Where a record contains a picture, omit it; otherwise reproduce the listing exactly.

··········

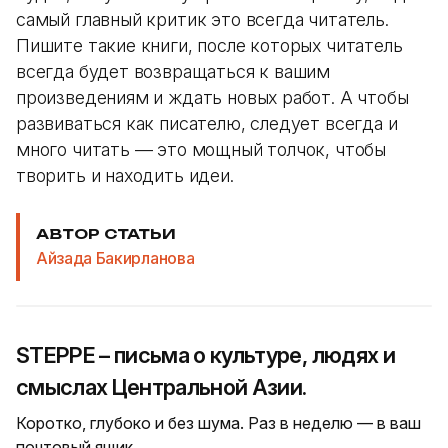
самый главный критик это всегда читатель.
Пишите такие книги, после которых читатель
всегда будет возвращаться к вашим
произведениям и ждать новых работ. А чтобы
развиваться как писателю, следует всегда и
много читать — это мощный толчок, чтобы
творить и находить идеи.
АВТОР СТАТЬИ
Айзада Бакирланова
STEPPE – письма о культуре, людях и
смыслах Центральной Азии.
Коротко, глубоко и без шума. Раз в неделю — в ваш
почтовый ящик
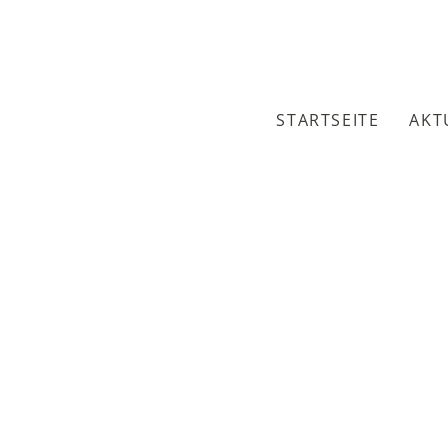
STARTSEITE
AKT
HOME
ALLGEMEIN
CAFETERIA IM KLOSTER NERESHEIM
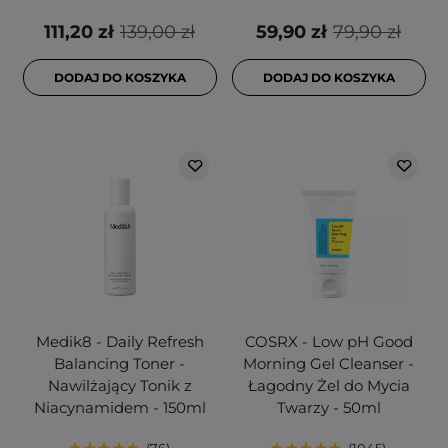
111,20 zł
139,00 zł
59,90 zł
79,90 zł
DODAJ DO KOSZYKA
DODAJ DO KOSZYKA
Medik8 - Daily Refresh
COSRX - Low pH Good
Balancing Toner -
Morning Gel Cleanser -
Nawilżający Tonik z
Łagodny Żel do Mycia
Niacynamidem - 150ml
Twarzy - 50ml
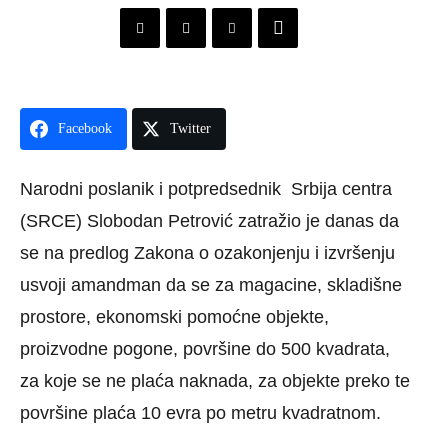
Facebook
Twitter
Narodni poslanik i potpredsednik Srbija centra
(SRCE) Slobodan Petrović zatražio je danas da
se na predlog Zakona o ozakonjenju i izvršenju
usvoji amandman da se za magacine, skladišne
prostore, ekonomski pomoćne objekte,
proizvodne pogone, površine do 500 kvadrata,
za koje se ne plaća naknada, za objekte preko te
površine plaća 10 evra po metru kvadratnom.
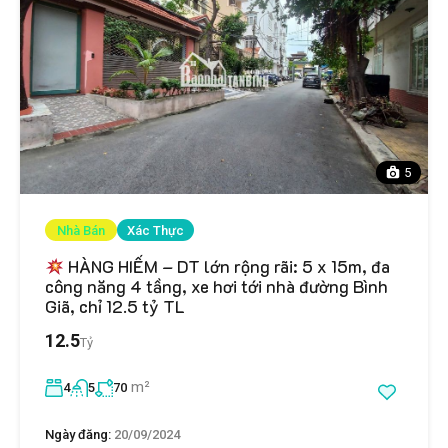
5
Nhà Bán
Xác Thực
HÀNG HIẾM – DT lớn rộng rãi: 5 x 15m, đa
công năng 4 tầng, xe hơi tới nhà đường Bình
Giã, chỉ 12.5 tỷ TL
12.5
Tỷ
m²
4
5
70
Ngày đăng:
20/09/2024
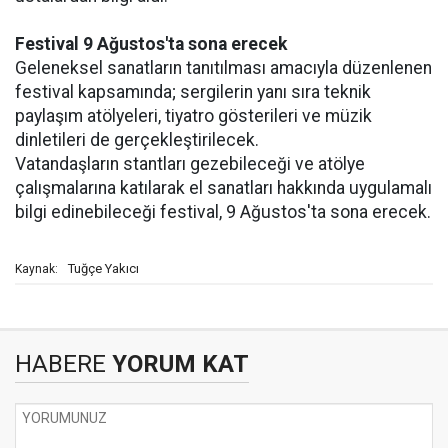
Festival 9 Ağustos'ta sona erecek
Geleneksel sanatların tanıtılması amacıyla düzenlenen
festival kapsamında; sergilerin yanı sıra teknik
paylaşım atölyeleri, tiyatro gösterileri ve müzik
dinletileri de gerçekleştirilecek.
Vatandaşların stantları gezebileceği ve atölye
çalışmalarına katılarak el sanatları hakkında uygulamalı
bilgi edinebileceği festival, 9 Ağustos'ta sona erecek.
Tuğçe Yakıcı
Kaynak:
HABERE
YORUM KAT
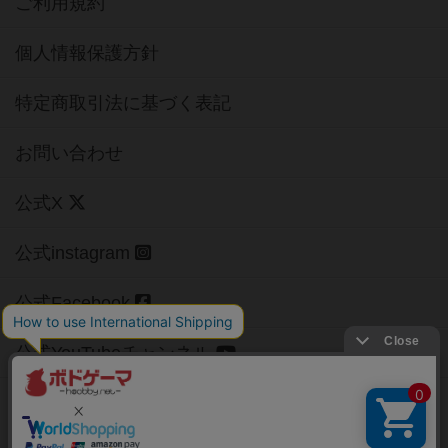
ご利用規約
個人情報保護方針
特定商取引法に基づく表記
お問い合わせ
公式X
公式instagram
公式Facebook
公式YouTubeチャンネル
Copyright (c)
【ボドゲーマ】ボードゲームの総合情報サイト
All rights reserved.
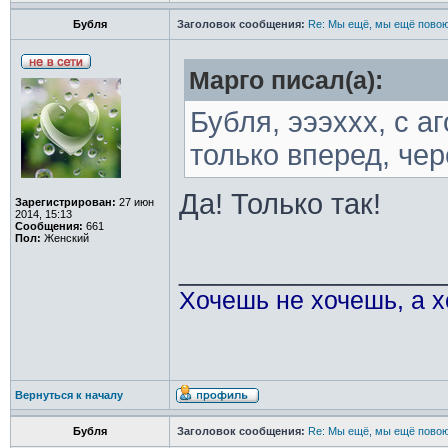
Бубля
Заголовок сообщения:
Re: Мы ещё, мы ещё повою
Марго писал(а):
Бубля, эээххх, с аг
только вперед, чер
Да! Только так!
Зарегистрирован:
27 июн
2014, 15:13
Сообщения:
661
Пол:
Женский
________________
Хочешь не хочешь, а х
Вернуться к началу
Бубля
Заголовок сообщения:
Re: Мы ещё, мы ещё повою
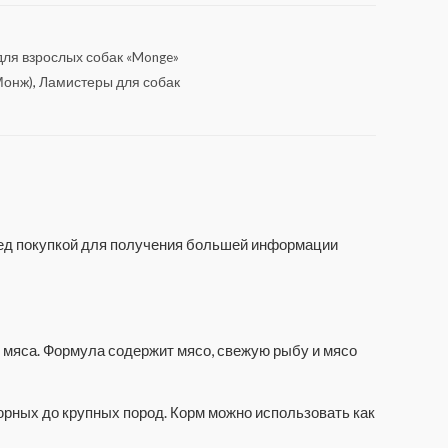
ля взрослых собак «Monge»
Монж)
,
Ламистеры для собак
еред покупкой для получения большей информации
о мяса. Формула содержит мясо, свежую рыбу и мясо
юрных до крупных пород. Корм можно использовать как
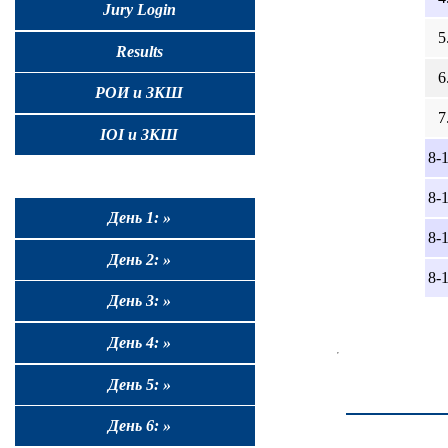
Jury Login
5
Results
6
РОИ и ЗКШ
7
IOI и ЗКШ
8-1
8-1
День 1: »
8-1
День 2: »
8-1
День 3: »
День 4: »
День 5: »
День 6: »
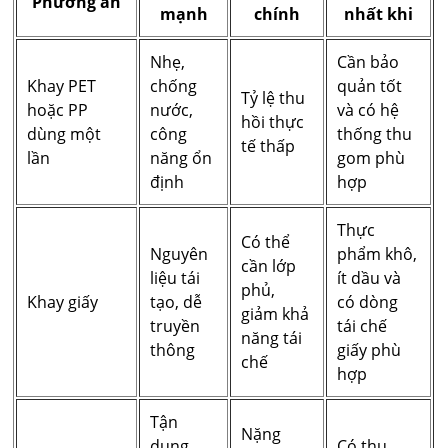
Phương án
mạnh
chính
nhất khi
Nhẹ,
Cần bảo
Khay PET
chống
quản tốt
Tỷ lệ thu
hoặc PP
nước,
và có hệ
hồi thực
dùng một
công
thống thu
tế thấp
lần
năng ổn
gom phù
định
hợp
Thực
Có thể
Nguyên
phẩm khô,
cần lớp
liệu tái
ít dầu và
phủ,
Khay giấy
tạo, dễ
có dòng
giảm khả
truyền
tái chế
năng tái
thông
giấy phù
chế
hợp
Tận
Nặng
dụng
Có thu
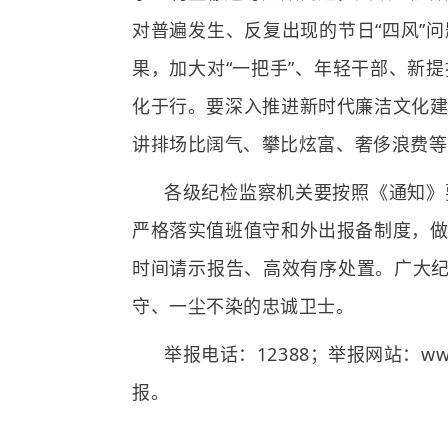
对普遍发生、反复出现的节日“四风”
果，加大对“一把手”、年轻干部、新
化于行。要深入推进新时代廉洁文化
讲排场比阔气、攀比炫富、奢侈浪费等
各级纪检监察机关要按照《通知》
严格落实值班值守和外出报备制度，
时间请示报告、高效有序处置。广大纪
守、一尘不染的忠诚卫士。
举报电话：12388；举报网站：ww
报。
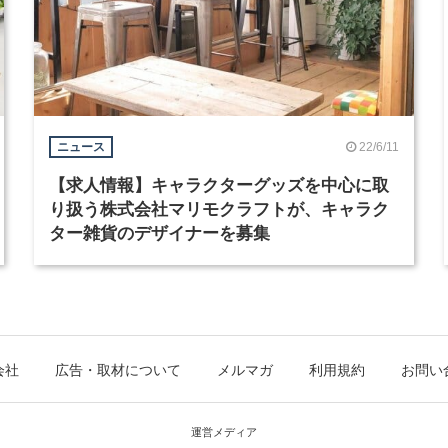
22/6/11
ニュース
【求人情報】キャラクターグッズを中心に取
り扱う株式会社マリモクラフトが、キャラク
ター雑貨のデザイナーを募集
会社
広告・取材について
メルマガ
利用規約
お問い
運営メディア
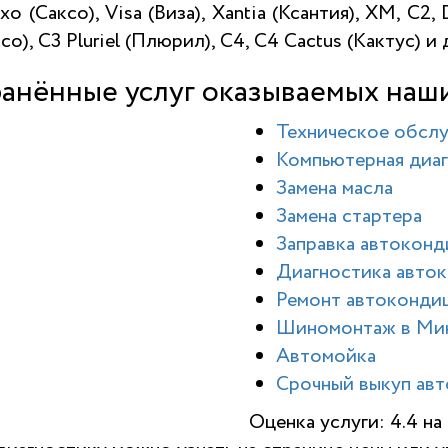
o (Саксо), Visa (Виза), Xantia (Ксантия), XM, C2, 
со), C3 Pluriel (Плюрил), C4, C4 Cactus (Кактус) и
анённые услуг оказываемых наш
Техническое обсл
Компьютерная диаг
Замена масла
Замена стартера
Заправка автокон
Диагностика авто
Ремонт автоконди
Шиномонтаж в Ми
Автомойка
Срочный выкуп авт
Оценка услуги: 4.4 н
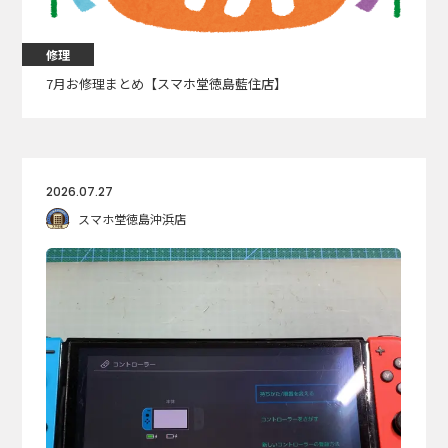
修理
7月お修理まとめ【スマホ堂徳島藍住店】
2026.07.27
スマホ堂徳島沖浜店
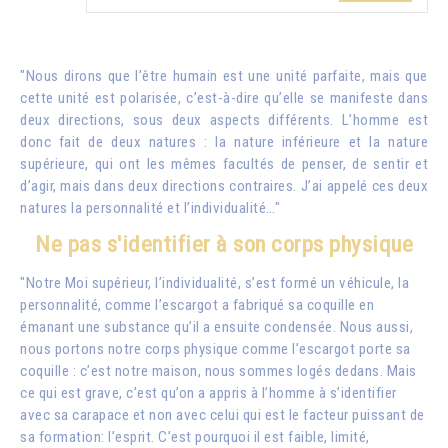
"Nous dirons que l’être humain est une unité parfaite, mais que
cette unité est polarisée, c’est-à-dire qu’elle se manifeste dans
deux directions, sous deux aspects différents. L’homme est
donc fait de deux natures : la nature inférieure et la nature
supérieure, qui ont les mêmes facultés de penser, de sentir et
d’agir, mais dans deux directions contraires. J’ai appelé ces deux
natures la personnalité et l’individualité…"
Ne pas s'identifier à son corps physique
"Notre Moi supérieur, l’individualité, s’est formé un véhicule, la
personnalité, comme l’escargot a fabriqué sa coquille en
émanant une substance qu’il a ensuite condensée. Nous aussi,
nous portons notre corps physique comme l’escargot porte sa
coquille : c’est notre maison, nous sommes logés dedans. Mais
ce qui est grave, c’est qu’on a appris à l’homme à s’identifier
avec sa carapace et non avec celui qui est le facteur puissant de
sa formation: l’esprit. C’est pourquoi il est faible, limité,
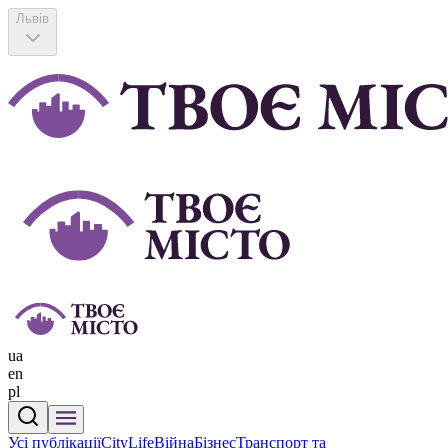
Львів
ua
en
pl
Усі публікації
CityLife
Війна
Бізнес
Транспорт та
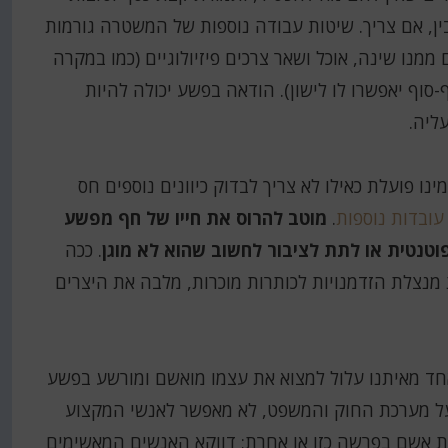
ן, אם צריך. שיטות עבודה נוספות של המשטרה גורמות
נו שינה, אוכל ושאר צרכים פיזיולוגיים (כמו במקרה
-סוף יאפשרו לו לישון). הודאה בפשע יכולה להיות
ליה.
 פועלת כאילו לא צריך לבדוק כיוונים נוספים חס
עובדות נוספות
.
מוטב להרוס את חייו של חף מפשע
טנטית או לתת לציבור לחשוב שהוא לא מוגן
. ככה
נצלת הזדמנויות לכותרות מוכרות, מלבה את היצרים
אחד מאיתנו עלול למצוא את עצמו מואשם ומורשע בפשע
על מערכת החוק והמשפט, לא מאפשר לאנשי המקצוע
ת אשם בפרשה כזו או אחרת; דווקא האנשים המאשימים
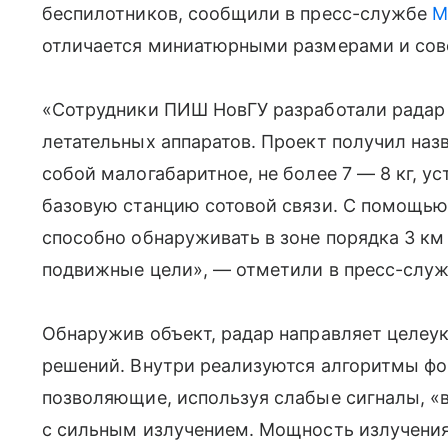
беспилотников, сообщили в пресс-службе
М
отличается миниатюрными размерами и сове
«Сотрудники ПИШ НовГУ разработали радар
летательных аппаратов. Проект получил назв
собой малогабаритное, не более 7 — 8 кг,
базовую станцию сотовой связи. С помощью
способно обнаруживать в зоне порядка 3 к
подвижные цели», — отметили в пресс-служ
Обнаружив объект, радар направляет целеук
решений. Внутри реализуются алгоритмы фо
позволяющие, используя слабые сигналы, «в
с сильным излучением. Мощность излучени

··········

## Answer to the problem:
самый главный критик это всегда читатель.
Пишите такие книги, после которых читатель
всегда будет возвращаться к вашим
произведениям и ждать новых работ. А чтобы
развиваться как писателю, следует всегда и
много читать — это мощный толчок, чтобы
творить и находить идеи.
АВТОР СТАТЬИ
Айзада Бакирланова
STEPPE – письма о культуре, людях и
смыслах Центральной Азии.
Коротко, глубоко и без шума. Раз в неделю — в ваш
почтовый ящик
STARTSEITE
AKT
HOME
ALLGEMEIN
CAFETERIA IM KLOSTER NERESHEIM
111,20 zł
139,00 zł
59,90 zł
79,90 zł
DODAJ DO KOSZYKA
DODAJ DO KOSZYKA
Medik8 - Daily Refresh
COSRX - Low pH Good
Balancing Toner -
Morning Gel Cleanser -
Nawilżający Tonik z
Łagodny Żel do Mycia
Niacynamidem - 150ml
Twarzy - 50ml
Facebook
Twitter
Narodni poslanik i potpredsednik Srbija centra
(SRCE) Slobodan Petrović zatražio je danas da
se na predlog Zakona o ozakonjenju i izvršenju
usvoji amandman da se za magacine, skladišne
prostore, ekonomski pomoćne objekte,
proizvodne pogone, površine do 500 kvadrata,
za koje se ne plaća naknada, za objekte preko te
površine plaća 10 evra po metru kvadratnom.
5
Nhà Bán
Xác Thực
HÀNG HIẾM – DT lớn rộng rãi: 5 x 15m, đa
công năng 4 tầng, xe hơi tới nhà đường Bình
Giã, chỉ 12.5 tỷ TL
12.5
Tỷ
m²
4
5
70
Ngày đăng:
20/09/2024
Festival 9 Ağustos'ta sona erecek
Geleneksel sanatların tanıtılması amacıyla düzenlenen
festival kapsamında; sergilerin yanı sıra teknik
paylaşım atölyeleri, tiyatro gösterileri ve müzik
dinletileri de gerçekleştirilecek.
Vatandaşların stantları gezebileceği ve atölye
çalışmalarına katılarak el sanatları hakkında uygulamalı
bilgi edinebileceği festival, 9 Ağustos'ta sona erecek.
Tuğçe Yakıcı
Kaynak:
HABERE
YORUM KAT
ご利用規約
個人情報保護方針
特定商取引法に基づく表記
お問い合わせ
公式X
公式instagram
公式Facebook
公式YouTubeチャンネル
Copyright (c)
【ボドゲーマ】ボードゲームの総合情報サイト
All rights reserved.
Бубля
Заголовок сообщения:
Re: Мы ещё, мы ещё повою
Марго писал(а):
Бубля, эээххх, с аг
только вперед, чер
Да! Только так!
Зарегистрирован:
27 июн
2014, 15:13
Сообщения:
661
Пол:
Женский
________________
Хочешь не хочешь, а х
Вернуться к началу
Бубля
Заголовок сообщения:
Re: Мы ещё, мы ещё повою
ля взрослых собак «Monge»
Монж)
,
Ламистеры для собак
еред покупкой для получения большей информации
о мяса. Формула содержит мясо, свежую рыбу и мясо
юрных до крупных пород. Корм можно использовать как
Jury Login
5
Results
6
РОИ и ЗКШ
7
IOI и ЗКШ
8-1
8-1
День 1: »
8-1
День 2: »
8-1
День 3: »
День 4: »
День 5: »
День 6: »
Phương án
mạnh
chính
nhất khi
Nhẹ,
Cần bảo
Khay PET
chống
quản tốt
Tỷ lệ thu
hoặc PP
nước,
và có hệ
hồi thực
dùng một
công
thống thu
tế thấp
lần
năng ổn
gom phù
định
hợp
Thực
Có thể
Nguyên
phẩm khô,
cần lớp
liệu tái
ít dầu và
phủ,
Khay giấy
tạo, dễ
có dòng
giảm khả
truyền
tái chế
năng tái
thông
giấy phù
chế
hợp
Tận
Nặng
dụng
Có thu
对普遍发生、反复出现的节日“四风”
果，加大对“一把手”、年轻干部、新
化于行。要深入推进新时代廉洁文化
讲排场比阔气、攀比炫富、奢侈浪费等
各级纪检监察机关要按照《通知》
严格落实值班值守和外出报备制度，
时间请示报告、高效有序处置。广大纪
守、一尘不染的忠诚卫士。
举报电话：12388；举报网站：ww
报。
22/6/11
ニュース
【求人情報】キャラクターグッズを中心に取
り扱う株式会社マリモクラフトが、キャラク
ター雑貨のデザイナーを募集
会社
広告・取材について
メルマガ
利用規約
お問い
運営メディア
o (Саксо), Visa (Виза), Xantia (Ксантия), XM, C2, 
со), C3 Pluriel (Плюрил), C4, C4 Cactus (Кактус) и
анённые услуг оказываемых наш
Техническое обсл
Компьютерная диаг
Замена масла
Замена стартера
Заправка автокон
Диагностика авто
Ремонт автоконди
Шиномонтаж в Ми
Автомойка
Срочный выкуп авт
Оценка услуги: 4.4 н
修理
7月お修理まとめ【スマホ堂徳島藍住店】
2026.07.27
スマホ堂徳島沖浜店
"Nous dirons que l’être humain est une unité parfaite, mais que
cette unité est polarisée, c’est-à-dire qu’elle se manifeste dans
deux directions, sous deux aspects différents. L’homme est
donc fait de deux natures : la nature inférieure et la nature
supérieure, qui ont les mêmes facultés de penser, de sentir et
d’agir, mais dans deux directions contraires. J’ai appelé ces deux
natures la personnalité et l’individualité…"
Ne pas s'identifier à son corps physique
"Notre Moi supérieur, l’individualité, s’est formé un véhicule, la
personnalité, comme l’escargot a fabriqué sa coquille en
émanant une substance qu’il a ensuite condensée. Nous aussi,
nous portons notre corps physique comme l’escargot porte sa
coquille : c’est notre maison, nous sommes logés dedans. Mais
ce qui est grave, c’est qu’on a appris à l’homme à s’identifier
avec sa carapace et non avec celui qui est le facteur puissant de
sa formation: l’esprit. C’est pourquoi il est faible, limité,
Львів
ua
en
pl
Усі публікації
CityLife
Війна
Бізнес
Транспорт та
ן, אם צריך. שיטות עבודה נוספות של המשטרה גורמות
נו שינה, אוכל ושאר צרכים פיזיולוגיים (כמו במקרה
-סוף יאפשרו לו לישון). הודאה בפשע יכולה להיות
ליה.
 פועלת כאילו לא צריך לבדוק כיוונים נוספים חס
עובדות נוספות
.
מוטב להרוס את חייו של חף מפשע
טנטית או לתת לציבור לחשוב שהוא לא מוגן
. ככה
נצלת הזדמנויות לכותרות מוכרות, מלבה את היצרים
אחד מאיתנו עלול למצוא את עצמו מואשם ומורשע בפשע
על מערכת החוק והמשפט, לא מאפשר לאנשי המקצוע
ת אשם בפרשה כזו או אחרת; דווקא האנשים המאשימים
беспилотников, сообщили в пресс-службе
М
отличается миниатюрными размерами и сове
«Сотрудники ПИШ НовГУ разработали радар
летательных аппаратов. Проект получил назв
собой малогабаритное, не более 7 — 8 кг,
базовую станцию сотовой связи. С помощью
способно обнаруживать в зоне порядка 3 к
подвижные цели», — отметили в пресс-служ
Обнаружив объект, радар направляет целеук
решений. Внутри реализуются алгоритмы фо
позволяющие, используя слабые сигналы, «в
с сильным излучением. Мощность излучени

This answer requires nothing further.